DIRECTIONS FOR THIS TASK
Rewrite the material below, changing each "Classic Stories" to "Featured Listings" and keeping every other word the same. Leave the pictures out.
#####
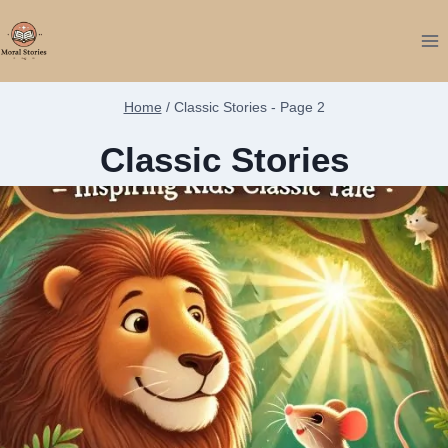
Skip
to
content
Home
/
Classic Stories
- Page 2
Classic Stories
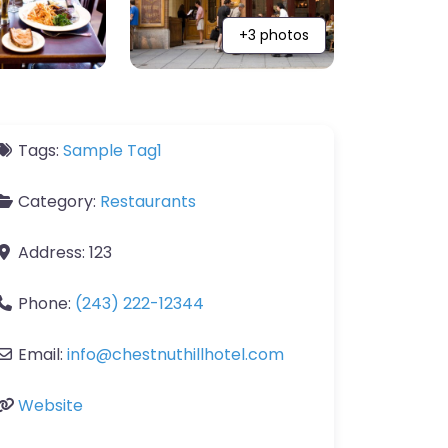
+3 photos
Tags:
Sample Tag1
Category:
Restaurants
Address:
123
Phone:
(243) 222-12344
Email:
info
@
chestnuthillhotel.com
Website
#####
ANSWER AREA
Skip
to
content
Home
/
Featured Listings
- Page 2
Featured Listings
+3 photos
Tags:
Sample Tag1
Category:
Restaurants
Address:
123
Phone:
(243) 222-12344
Email:
info
@
chestnuthillhotel.com
Website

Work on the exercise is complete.